Despite advances in glaucoma management, intraocular pressure (IOP) remains the only modifiable risk factor for disease progression. As a result, in-office IOP measurements continue to guide clinical and surgical decision-making. Pressure readings are influenced by multiple variables, including corneal pathology, measurement method, examiner expertise, patient comfort, and physiologic variation related to the time of day at which measurements are obtained.1
It is well established that IOP varies throughout the day, even in individuals without glaucoma.2 Patients with glaucoma may experience even greater pressure fluctuations.3 Although diurnal patterns vary among individuals, many patients demonstrate peak IOP during the early morning hours, often while asleep.2,4 Consequently, clinic-based measurements may not accurately reflect a patient’s true IOP profile across the full diurnal cycle. Even Goldmann applanation tonometry (GAT), the gold standard for IOP measurement, provides only a single time-point assessment.
Figure 1. The iCare Home2 is the only home tonometer that is approved for patient self-measurement by the US Food and Drug Administration.
Home tonometry devices have been developed to provide clinicians and patients with a more complete view of IOP trends throughout the day, allowing improved detection of pressure fluctuations and peaks. In the United States, the most widely available home tonometry devices are from iCare USA (Figure 1). Both the iCare Home and the newer iCare Home2 model are FDA approved for patient self-measurement. Compared with its predecessor, iCare Home2 offers several advantages, including the ability to measure IOP in the supine position and integration with a mobile application for data tracking. Patients may rent the device or purchase it through multiple distributors.
Benefits of Home Tonometry
The clinical utility of home tonometry is well recognized. It is particularly valuable in patients who demonstrate structural or functional progression despite IOP readings in clinic that appear to be at target. In such cases, identifying peak pressures or excessive diurnal fluctuation can inform subsequent management decisions. In one study using iCare Home tonometry, up to one-third of patients were found to have peak IOP measurements outside of clinic hours.4 Home monitoring can help distinguish patients whose peak pressures are missed during office visits from those whose progression may be relatively pressure independent, prompting evaluation for additional risk factors for optic neuropathy.

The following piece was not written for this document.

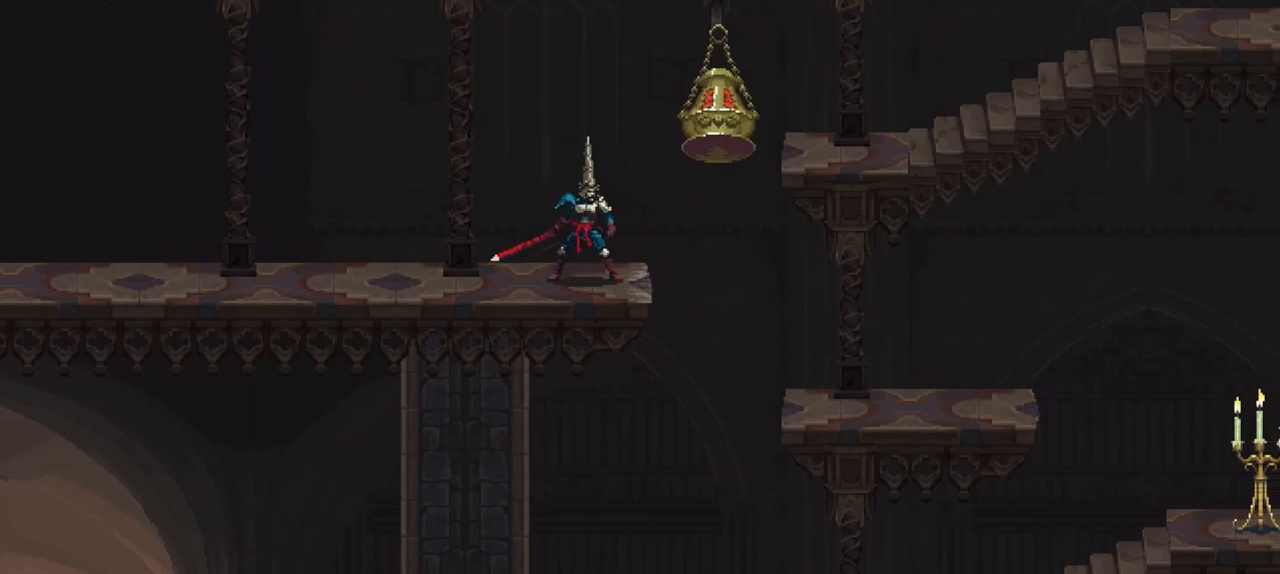
{"dt_ms": 500, "buttons": [], "left_stick": "center", "right_stick": "center", "events": []}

Home tonometry is also useful for assessing the impact of therapeutic interventions before changes become apparent on structural or functional testing. When baseline IOP is within the normal range, the effectiveness of an intervention may not be evident for months or years. This is particularly relevant for therapies such as topical medications, selective laser trabeculoplasty, and minimally invasive glaucoma procedures, which may act in part by blunting IOP spikes rather than lowering mean pressure. Comparing iCare Home measurements before and after a treatment change can provide objective evidence of IOP reduction or reduced fluctuation, offering reassurance to both patient and clinician. Conversely, identifying persistent peaks or variability may allow earlier intervention, before progression is detected on testing.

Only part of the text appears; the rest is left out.